Análises de dados podem ajudar a combater fraudes no Enem (Exame Nacional do Ensino Médio), segundo mostrou reportagem da Folha de S. Paulo em abril. Daniel Mariani, um dos autores, conta no “Fala, Jornalista”, o podcast da Jeduca, como foi o longo trabalho que analisou 3 milhões de gabaritos da prova.

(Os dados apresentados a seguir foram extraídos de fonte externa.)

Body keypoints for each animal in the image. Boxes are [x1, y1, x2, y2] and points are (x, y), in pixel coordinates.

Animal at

Mariani é um cientista de dados (tem formação em Biologia) e trabalha no Núcleo de Inteligência da Folha, o grupo destinado a fazer matérias com esse perfil. Suas pesquisas – reforçadas depois por investigações jornalísticas – descobriram possíveis esquemas de fraude entre 2011 e 2016. A matéria mostrou que mais de mil provas tinham padrões de respostas tão semelhantes entre si que, estatisticamente, é improvável que não tenha havido algum tipo de fraude.
As informações sobre os gabaritos constam nos chamados microdados do Enem, disponibilizados pelo Inep (Instituto Nacional de Estudos e Pesquisas Educacionais), responsável pelo exame. No banco, estão todas as respostas de todos os candidatos no exame, onde eles fizeram a prova, onde residiam à época da avaliação. Os candidatos não são identificados pelo nome ou CPF.

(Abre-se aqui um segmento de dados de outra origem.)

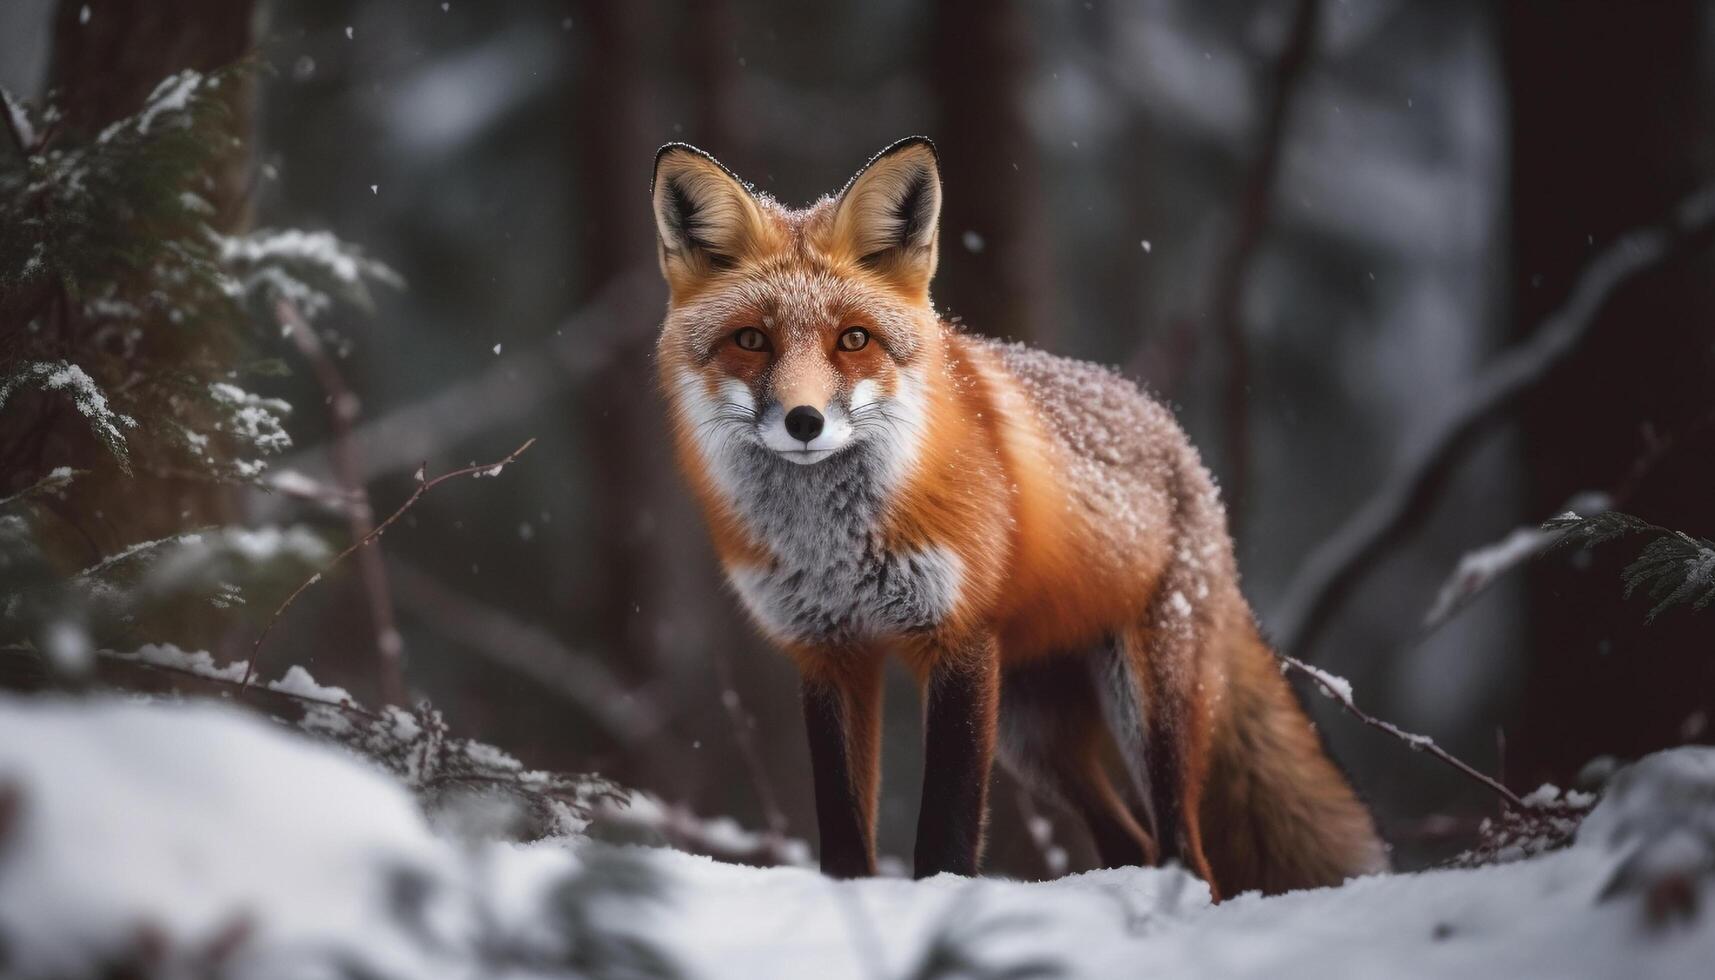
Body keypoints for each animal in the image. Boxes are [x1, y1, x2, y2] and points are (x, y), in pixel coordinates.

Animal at [648, 136, 1385, 899]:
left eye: (853, 340)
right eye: (751, 340)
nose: (804, 421)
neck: (833, 548)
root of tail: (1180, 444)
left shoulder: (958, 640)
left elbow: (946, 827)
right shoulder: (828, 651)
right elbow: (844, 829)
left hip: (1144, 705)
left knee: (1187, 851)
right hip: (1032, 735)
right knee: (1130, 840)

“As ferramentas atuais permitem identificar um maior número de fraudes. Conseguem mostrar também pessoas que fraudaram o exame no passado”, diz Mariani. O resultado não foi uma surpresa; Mariani conta que esperava encontrar possíveis fraudes. O que surpreendeu foi que nem o Inep nem a Polícia Federal haviam identificado esses esquemas. Procurada pela reportagem, de acordo com Mariani, a autarquia informou que identificou, no mesmo período, apenas 14 fraudes, cerca de 1% do que a Folha levantou.
A partir de cruzamentos, a reportagem descobriu ainda que algumas dessas pessoas ingressaram no ensino superior, em cursos concorridos, como Medicina. “Esperaria que fosse possível voltar atrás e corrigir esse erro de alguma forma, que eles buscassem isso”, diz.

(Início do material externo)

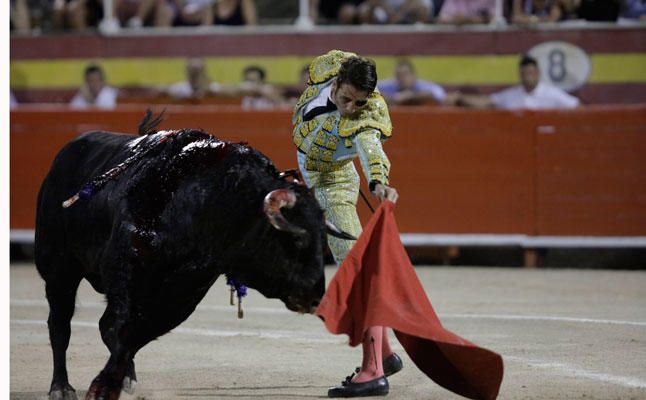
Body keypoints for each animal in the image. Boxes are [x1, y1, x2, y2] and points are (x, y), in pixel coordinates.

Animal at [34, 114, 350, 398]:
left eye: (323, 244)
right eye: (296, 240)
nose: (316, 297)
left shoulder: (187, 291)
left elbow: (137, 332)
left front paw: (117, 380)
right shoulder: (126, 275)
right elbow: (120, 329)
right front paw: (104, 386)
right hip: (59, 269)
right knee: (60, 325)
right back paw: (61, 387)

A Jeduca procurou o Inep, que em nota, disse que, além dos 14 casos, “há outros inquéritos policiais em curso. Caso haja indicação de fraude devidamente formalizada pela autoridade policial, os participantes envolvidos serão eliminados do Enem, sem prejuízo de outras providências”.
A autarquia diz que fornece à Polícia Federal relatórios de análise estatística dos resultados coincidentes obtidos pelos participantes, que “servem para balizar estratégias de atuação nas investigações que se fazem necessárias”. O Inep acrescenta que o edital do Enem não prevê a eliminação do participante por resultados coincidentes.
Para a produção da reportagem foram necessários três meses de trabalho e uma equipe de quatro jornalistas. No podcast, Mariani conta como foi esse processo e o que aprendeu ao trabalhar com uma base de dados tão grande em educação. Ele dá também dicas para quem quer trabalhar com jornalismo de dados.